Bruce Arena appears set to reclaim his spot as manager of the United States men’s national soccer team following the firing of Jurgen Klinsmann on Monday. Rumors had swirled for more than a week that Arena would step in if Klinsmann was fired, and Sports Illustrated’s Grant Wahl is reporting that will indeed happen. Arena was at the helm of the U.S. team from 1998 through 2006 and led the squad at the 2002 and 2006 World Cups.

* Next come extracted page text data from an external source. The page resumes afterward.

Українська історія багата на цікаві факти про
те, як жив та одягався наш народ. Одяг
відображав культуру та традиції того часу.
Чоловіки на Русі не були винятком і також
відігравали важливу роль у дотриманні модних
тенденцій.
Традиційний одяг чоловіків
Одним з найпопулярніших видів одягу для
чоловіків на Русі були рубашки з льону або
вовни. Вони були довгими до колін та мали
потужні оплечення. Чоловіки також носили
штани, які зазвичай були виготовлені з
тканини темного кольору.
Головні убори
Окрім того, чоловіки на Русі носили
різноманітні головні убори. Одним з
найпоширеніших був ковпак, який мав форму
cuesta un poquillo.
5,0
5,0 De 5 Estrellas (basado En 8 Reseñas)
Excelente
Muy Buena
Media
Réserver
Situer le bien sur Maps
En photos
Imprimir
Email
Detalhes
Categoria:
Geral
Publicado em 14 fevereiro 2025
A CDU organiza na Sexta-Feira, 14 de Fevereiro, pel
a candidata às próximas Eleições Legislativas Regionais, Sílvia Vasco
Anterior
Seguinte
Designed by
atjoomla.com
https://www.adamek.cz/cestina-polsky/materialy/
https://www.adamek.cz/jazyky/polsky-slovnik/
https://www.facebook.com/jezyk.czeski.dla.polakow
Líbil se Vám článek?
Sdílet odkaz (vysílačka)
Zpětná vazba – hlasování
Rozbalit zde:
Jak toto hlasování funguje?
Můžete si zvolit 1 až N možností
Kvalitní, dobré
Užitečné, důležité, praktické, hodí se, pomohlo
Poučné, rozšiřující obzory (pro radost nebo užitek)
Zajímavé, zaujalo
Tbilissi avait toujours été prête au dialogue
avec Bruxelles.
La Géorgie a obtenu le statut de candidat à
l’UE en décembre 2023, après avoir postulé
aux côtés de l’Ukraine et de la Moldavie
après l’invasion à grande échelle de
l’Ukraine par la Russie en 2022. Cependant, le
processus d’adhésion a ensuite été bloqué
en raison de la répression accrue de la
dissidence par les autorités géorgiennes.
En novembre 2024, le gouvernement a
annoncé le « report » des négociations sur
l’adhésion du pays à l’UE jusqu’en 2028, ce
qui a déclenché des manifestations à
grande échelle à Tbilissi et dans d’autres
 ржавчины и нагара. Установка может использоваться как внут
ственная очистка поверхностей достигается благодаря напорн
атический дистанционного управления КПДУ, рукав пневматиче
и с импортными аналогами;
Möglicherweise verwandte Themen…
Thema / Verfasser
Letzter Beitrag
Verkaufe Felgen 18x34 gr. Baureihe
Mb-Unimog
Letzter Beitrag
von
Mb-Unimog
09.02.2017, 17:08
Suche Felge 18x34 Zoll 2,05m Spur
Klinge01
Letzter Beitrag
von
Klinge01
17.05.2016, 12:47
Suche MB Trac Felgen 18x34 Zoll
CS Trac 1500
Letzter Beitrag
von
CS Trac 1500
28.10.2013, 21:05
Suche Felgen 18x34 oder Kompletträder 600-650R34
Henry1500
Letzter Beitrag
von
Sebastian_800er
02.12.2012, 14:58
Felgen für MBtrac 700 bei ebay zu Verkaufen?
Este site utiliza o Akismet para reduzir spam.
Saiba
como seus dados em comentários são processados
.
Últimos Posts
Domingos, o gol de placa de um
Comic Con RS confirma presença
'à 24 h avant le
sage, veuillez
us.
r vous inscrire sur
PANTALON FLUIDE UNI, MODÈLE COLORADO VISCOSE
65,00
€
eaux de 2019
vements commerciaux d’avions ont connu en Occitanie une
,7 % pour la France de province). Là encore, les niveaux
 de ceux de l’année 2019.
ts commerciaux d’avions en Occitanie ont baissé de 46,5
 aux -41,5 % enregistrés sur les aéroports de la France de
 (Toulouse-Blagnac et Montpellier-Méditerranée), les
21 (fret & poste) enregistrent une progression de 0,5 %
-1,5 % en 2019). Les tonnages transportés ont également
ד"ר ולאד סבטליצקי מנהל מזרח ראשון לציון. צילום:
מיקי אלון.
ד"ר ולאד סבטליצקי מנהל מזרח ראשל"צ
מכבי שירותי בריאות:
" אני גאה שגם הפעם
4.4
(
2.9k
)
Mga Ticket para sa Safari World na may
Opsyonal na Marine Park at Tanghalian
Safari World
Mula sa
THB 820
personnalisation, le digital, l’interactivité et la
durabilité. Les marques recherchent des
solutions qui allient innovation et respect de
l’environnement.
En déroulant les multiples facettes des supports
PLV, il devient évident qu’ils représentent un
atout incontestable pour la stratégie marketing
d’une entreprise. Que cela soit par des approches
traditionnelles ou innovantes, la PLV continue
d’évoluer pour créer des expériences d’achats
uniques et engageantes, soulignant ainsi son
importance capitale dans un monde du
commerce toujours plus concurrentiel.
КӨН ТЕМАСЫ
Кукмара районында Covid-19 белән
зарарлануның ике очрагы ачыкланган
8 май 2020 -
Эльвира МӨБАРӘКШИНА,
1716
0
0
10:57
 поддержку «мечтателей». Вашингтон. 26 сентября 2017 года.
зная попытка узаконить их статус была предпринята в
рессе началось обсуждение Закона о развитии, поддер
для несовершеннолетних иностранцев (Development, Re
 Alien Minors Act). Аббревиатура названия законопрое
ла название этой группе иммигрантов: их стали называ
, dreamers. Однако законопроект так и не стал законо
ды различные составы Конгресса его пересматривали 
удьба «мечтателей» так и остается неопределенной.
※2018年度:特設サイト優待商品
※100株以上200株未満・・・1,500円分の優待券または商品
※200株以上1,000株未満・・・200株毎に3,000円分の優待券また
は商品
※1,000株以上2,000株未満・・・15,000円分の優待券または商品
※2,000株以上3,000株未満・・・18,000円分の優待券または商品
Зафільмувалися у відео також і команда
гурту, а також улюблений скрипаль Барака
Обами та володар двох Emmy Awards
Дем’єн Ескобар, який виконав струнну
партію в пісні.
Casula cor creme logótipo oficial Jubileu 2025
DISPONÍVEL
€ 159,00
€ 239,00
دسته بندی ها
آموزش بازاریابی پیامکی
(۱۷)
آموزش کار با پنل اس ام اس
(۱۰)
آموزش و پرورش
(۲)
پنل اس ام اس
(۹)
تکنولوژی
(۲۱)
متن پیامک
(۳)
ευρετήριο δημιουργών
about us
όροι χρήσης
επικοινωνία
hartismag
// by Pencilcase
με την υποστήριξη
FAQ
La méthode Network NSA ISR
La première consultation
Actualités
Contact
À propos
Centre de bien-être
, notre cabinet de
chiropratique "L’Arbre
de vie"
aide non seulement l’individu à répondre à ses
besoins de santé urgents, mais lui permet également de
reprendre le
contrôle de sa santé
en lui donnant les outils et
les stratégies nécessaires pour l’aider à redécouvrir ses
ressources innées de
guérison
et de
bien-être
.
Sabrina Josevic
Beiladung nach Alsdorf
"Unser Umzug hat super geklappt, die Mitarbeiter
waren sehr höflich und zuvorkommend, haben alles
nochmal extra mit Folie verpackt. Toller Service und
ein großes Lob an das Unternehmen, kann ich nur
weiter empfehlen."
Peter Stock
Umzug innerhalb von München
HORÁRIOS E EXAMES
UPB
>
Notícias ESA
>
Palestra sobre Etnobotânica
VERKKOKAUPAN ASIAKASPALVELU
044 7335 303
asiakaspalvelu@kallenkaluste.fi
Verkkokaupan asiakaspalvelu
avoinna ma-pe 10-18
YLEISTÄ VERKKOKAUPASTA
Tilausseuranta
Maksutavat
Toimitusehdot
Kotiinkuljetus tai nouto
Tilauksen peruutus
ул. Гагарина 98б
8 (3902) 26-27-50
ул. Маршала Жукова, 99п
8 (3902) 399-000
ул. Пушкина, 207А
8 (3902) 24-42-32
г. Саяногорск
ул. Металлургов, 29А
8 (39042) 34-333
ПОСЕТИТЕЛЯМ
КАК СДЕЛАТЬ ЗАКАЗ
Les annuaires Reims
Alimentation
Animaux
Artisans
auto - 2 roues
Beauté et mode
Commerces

The 65-year-old Arena is one of America’s most successful soccer coaches, having won five MLS Cups, two CONCACAF Gold Cups and he took the U.S. to the final eight at the 2002 World Cup. The move to give him the job is likely not some kind of long-term plan for U.S. Soccer, but an attempt to salvage the 2018 World Cup qualifying cycle. The U.S. opened the final hexagonal round with a 2-1 loss to Mexico and a 4-0 defeat in Costa Rica, putting the team in an awful position.
Wahl believes Arena will be in place through the 2018 World Cup, with top U.S. assistant Tab Ramos taking over after that:
Such an arrangement would make sense, because the U.S. needs some kind of vision for the future. One thing Klinsmann did accomplish during his roller coaster-like tenure, was the infusion of a ton of talent into America’s player pool. The team is deeper and more talented than it has ever been, it just never seemed to get things right tactically. Ramos is a former national team stalwart (81 international caps) who is the U.S.’s U-20 manager and was Klinsmann’s assistant.
The firing of Klinsmann was likely long overdue, since almost every high he reached was followed by an incredible low. Hiring Arena feels uninspiring and like a big step back for the national program, but if he is only coming in to salvage the current mess then step aside for someone with a grander vision, U.S. fans will likely be fine with it.
The key is that U.S. Soccer Federation president Sunil Gulati must find some kind of long-term vision for the future. Arena isn’t that, Ramos might be.